Angin bertiup sepoi-sepoi, cuaca sungguh nyaman sekali sore ini. Sandaranku pun terasa empuk, walaupun dari rumah di depan hanya nampak pohon kelapa tua yang menjadi tumpuan punggungku. Tak mengapa, aku mengenal betul pohon tua tempatku berteduh sekarang ini, tempat istirahat favoritku ketika kecil.
Tatapanku menerawang ke arah anak-anak kecil yang bermain di halaman rumah depan. Tak bisa fokus, bibirku sesekali menyunggingkan senyum, ada rasa haru, sedikit sendu, dan banyak rindu di balik senyuman itu.
Hal pertama yang kuingat ketika melihat mereka saling berkejaran pertama kali adalah wajah teman-temanku, yang paling dekat, bahkan kuanggap saudara kandungku sendiri. Mereka pun aku yakin, menganggapku sebagai saudara sendiri.
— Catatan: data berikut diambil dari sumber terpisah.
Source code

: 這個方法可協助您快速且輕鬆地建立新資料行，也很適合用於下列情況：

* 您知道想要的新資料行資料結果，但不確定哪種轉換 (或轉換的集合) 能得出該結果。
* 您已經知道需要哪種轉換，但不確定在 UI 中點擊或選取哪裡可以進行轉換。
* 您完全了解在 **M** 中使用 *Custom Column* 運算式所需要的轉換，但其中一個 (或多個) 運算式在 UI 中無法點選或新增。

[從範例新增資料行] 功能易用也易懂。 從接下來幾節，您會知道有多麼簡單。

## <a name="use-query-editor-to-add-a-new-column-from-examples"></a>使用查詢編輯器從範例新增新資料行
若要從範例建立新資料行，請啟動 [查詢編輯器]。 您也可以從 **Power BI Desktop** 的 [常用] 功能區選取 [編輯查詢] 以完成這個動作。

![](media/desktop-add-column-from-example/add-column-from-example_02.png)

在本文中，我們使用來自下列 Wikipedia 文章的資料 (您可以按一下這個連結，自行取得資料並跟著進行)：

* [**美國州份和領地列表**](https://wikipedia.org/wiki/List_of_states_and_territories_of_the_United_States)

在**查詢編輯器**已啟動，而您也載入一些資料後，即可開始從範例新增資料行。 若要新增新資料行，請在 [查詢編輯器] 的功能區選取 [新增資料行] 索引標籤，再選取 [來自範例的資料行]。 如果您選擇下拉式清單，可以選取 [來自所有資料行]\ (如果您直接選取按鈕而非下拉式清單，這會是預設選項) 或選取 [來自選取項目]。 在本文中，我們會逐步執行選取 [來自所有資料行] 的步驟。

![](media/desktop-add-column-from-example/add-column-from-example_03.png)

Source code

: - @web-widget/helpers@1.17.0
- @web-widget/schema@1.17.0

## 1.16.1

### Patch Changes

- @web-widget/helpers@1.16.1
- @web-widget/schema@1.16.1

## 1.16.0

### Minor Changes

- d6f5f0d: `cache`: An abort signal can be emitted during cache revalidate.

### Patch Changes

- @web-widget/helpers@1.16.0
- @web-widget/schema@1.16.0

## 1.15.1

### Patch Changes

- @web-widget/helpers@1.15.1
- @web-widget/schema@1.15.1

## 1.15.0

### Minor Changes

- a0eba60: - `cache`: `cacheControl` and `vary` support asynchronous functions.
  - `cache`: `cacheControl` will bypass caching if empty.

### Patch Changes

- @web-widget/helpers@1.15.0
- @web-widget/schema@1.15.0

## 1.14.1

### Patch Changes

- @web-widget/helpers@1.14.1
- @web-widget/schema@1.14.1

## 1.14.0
Sayang, kami harus berpisah ketika beranjak remaja.
Ada sebelas orang waktu itu, tujuh laki-laki dan empat perempuan. Usia kami tak jauh berbeda, hanya terpaut satu atau dua tahun saja, yang kuingat hanya umurku, tujuh tahun kala itu. Segala jenis permainan mengasyikkan kami mainkan di dalam rumah dan di halamannya. Di balik pohon ini adalah tempat sembunyi pertamaku ketika bermain petak umpet bersama.
Permainan lawas seperti 'gobaksodor', 'kepala babi', kelereng, bermain karet, lompat tali, ketapel, hingga 'kereta manusia' sering kami mainkan di waktu sore seperti ini. Salah satu waktu bebas favorit kami, sebelum disibukkan dengan kegiatan beribadah dan mengaji hingga waktu makan malam tiba.
Aku masih ingat pernah mendapat mainan mobil-mobilan. Mainan yang hingga kupergi dari rumah itu tetap kujaga, sayang di tempat yang baru aku kehilangannya. Itu satu-satunya mainan yang paling kuingat jelas, karena memberikanku keceriaan di kala harus bermain sendiri. Waktu itu, ada donator baik hati yang memberikan berbagai macam barang bagi kami, aku memilih mainan mobil-mobilan, dan mainan itu kusimpan selama hampir delapan tahun lamanya.
Banyak yang bisa kutemukan dalam memori, kenangan-kenangan akan kebersamaan dan kebahagiaan. Kuingat pertama kali bertemu teman-temanku, ada kesedihan di setiap pandangannya, yang kurasakan juga ada pada diriku. Entahlah, padahal usiaku baru tujuh tahun waktu itu, tapi aku bisa merasakan kesedihan yang ada pada diri kami, yang kusadari itu yang membuat kami cepat untuk saling mengenal. Tak perlu waktu lama, hanya sehari saja kami sudah menjadi sahabat dan teman akrab, bagaikan mempunyai saudara yang tak pernah kami miliki, selama delapan tahun lamanya.
Hanya beberapa yang cengeng, kami semua sadar harus kuat menjalani hidup, tak boleh meneteskan air mata hanya karena masalah sepele. Pengasuh kami tegas orangnya, seorang ibu-ibu tua dan perempuan yang masih muda, aku ingat panggilan keduanya, 'Ummi' dan 'Kakak'. Bagi kami yang tak punya ayah dan ibu lagi, panggilan itu memiliki kesan tersendiri di pikiran dan hati.
Aku selalu ingat nasihat-nasihat 'Ummi' untuk mandiri dan saling menjaga satu sama lain. Tatapannya yang lembut dibalik kata-katanya yang tegas selalu muncul di benakku setiap saat. Tak pernah tahu apa nama lengkapnya sampai aku kembali ke tempat ini, fotonya masih dipajang di ruang keluarga, meski kini 'Ummi' sudah tidak ada lagi.
Saat aku kembali tadi pagi, 'Kakak' menyambutku dengan senyum cerianya, ia ingat kepadaku, begitupun aku, tak akan pernah lupa akan kebaikan dan kasih sayangnya merawat kami sewaktu kecil. Ia sudah menjadi seorang ibu, untunglah ada perempuan muda lain yang menjadi asistennya sekarang dan kejutannya adalah, ia temanku dulu. Salah satu yang hidup serumah denganku selama delapan tahun di rumah itu.